De lo anterior se deriva, en mi opinión, una postura ética de un/a psicoanalista como tal: el tratamiento posible de la psicosis puede realizarse mediante este otro real que es la letra. De la contingencia de la administración de aquel otro real que es la substancia química —el neuroléptico, el timoléptico—no es asunto que deba tratar aquí, aunque creo que no es incompatible y que, en ocasiones, puede ser necesaria. No se trataría de liquidar con ella a ese sujeto que está trabajando en la construcción del delirio, pergeñando una identidad para ese nuevo orden del Mundo al que, bien a su pesar y en extrema perplejidad se enfrenta, sino de mitigar su quebranto para que de este modo pueda, algo más desahogado, proseguir su labor. Se trataría con ello de preservarle de la muerte, de resguardarle del destructivo pasaje al acto, ya sea suicida u homicida, en suma, de intentar ahorrarle su ruina y no de asesinarle el alma («almicidio» por emplear un término schreberiano), de «matarle el espíritu» (término empleado por Aurelio Dorna) mediante esa vía tan expeditiva y contundente que es el embotamiento neuroquímico.

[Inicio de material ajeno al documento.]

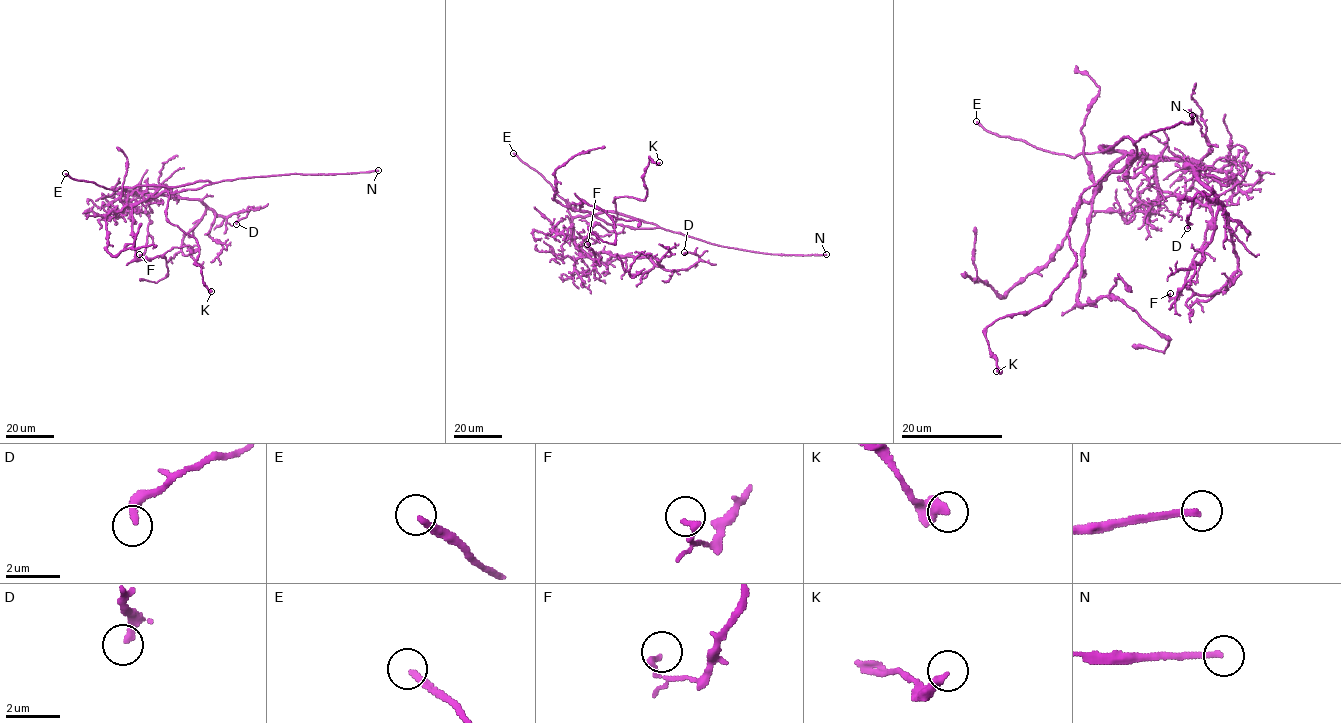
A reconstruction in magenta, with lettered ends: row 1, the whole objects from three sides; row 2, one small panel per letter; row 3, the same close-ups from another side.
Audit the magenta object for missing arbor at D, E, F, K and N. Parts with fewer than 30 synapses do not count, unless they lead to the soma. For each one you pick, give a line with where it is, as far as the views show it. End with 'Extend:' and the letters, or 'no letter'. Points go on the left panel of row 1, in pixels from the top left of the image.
N: Place: (378, 170)
Extend: N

Cuando Aurelio Dorna se refiere en su escrito a que llevaron inyecciones de aguarrás al manicomio de Leganés para inyectárselas a «aquellos que hiciesen algo que no tenían que hacer» no está en absoluto delirando, ya que este aceite volátil, la esencia de trementina, cuyo componente principal es el pineno, fue empleado para producir los «abscesos de fijación» que dejaban a quien los recibía inmovilizado días y días, presa de los dolores y de la elevada fiebre que producían. Como dice Aurelio Dorna, muy acertadamente, después: las inyecciones de aguarrás sólo servían «para desahogar sadismos». Es deber, pues, de un/a psicoanalista ayudar al sujeto de la psicosis desencadenada a que, en un primer tiempo, construya un delirio sobre su experiencia psicótica que le sirva para cerner la irrupción mortífera a la que se enfrenta, un delirio que sea suficientemente bueno para sí mismo y compatible con sus prójimos; y a que, mediante esta operación de llevarlo a la escritura, en un segundo tiempo, pueda tomar una cierta distancia con respecto a él. Es deber de un/a psicoanalista, en la dirección del tratamiento posible de la psicosis, acompañar al sujeto en esta travesía. Que lo consiga o no dependerá tanto de su deseo como de la valentía o de la pereza del sujeto psicótico tomado en una cura.

Quienes siguen estos «Escritos Psicóticos» recordarán que en el que titulé «Verwerfung-Forclusion-Preclusión»(4) me ocupé del mecanismo que conformaba la construcción de la estructura psíquica que llamamos psicótica. Según nos enseñó Lacan, apoyándose para su demostración conceptual en la Verwerfung y en la Bejahung freudianas, se trataría de la preclusión (forclusion), de la ausencia —por una no admisión radical— de un significante primordial en el ordenamiento simbólico originario del sujeto, en la arquitectura fundante de su subjetividad, significante al que Lacan bautizó con el apelativo de «significante del Nombre-del-Padre». Si en el ámbito del psicoanálisis lacaniano distinguimos la estructura psicótica de lo que es su posible desencadenamiento es porque consideramos que se puede ser sujeto de dicha estructura y vivir toda una vida sin que ésta se haya desencadenado. O lo que es lo mismo: que un sujeto puede habitar esta estructura sin que la psicosis —tal y como la conocemos en la clínica— haya hecho su irrupción. En esta aldea global popperiana que habitamos, gobernada cada vez más por el Pensamiento Único, existen muchos más sujetos psicóticos de los que a primera vista parece. Los aparatosos y dramáticos fenómenos a los que asistimos en la clínica mental, no sin angustia y temor por nuestro lado, son tan sólo la punta de un invisible iceberg de considerables dimensiones que, silente, flota a la deriva entre la Sociedad del Bienestar, esta sociedad nuestra enajenada por la pasión voraz del consumo —esa pasión oscura donde el sujeto acaba por consumirse a sí mismo intentando, vanamente, consumir el objeto metonímico— y el odio preñado de violencia y segregación hacia lo Otro, hacia todo aquello que suponga una multiplicidad, una heterogeneidad, una diferencia (de los sexos, de las razas, de las lenguas, de los dioses y de sus religiones, de los modos de pensar, de ser y de gozar).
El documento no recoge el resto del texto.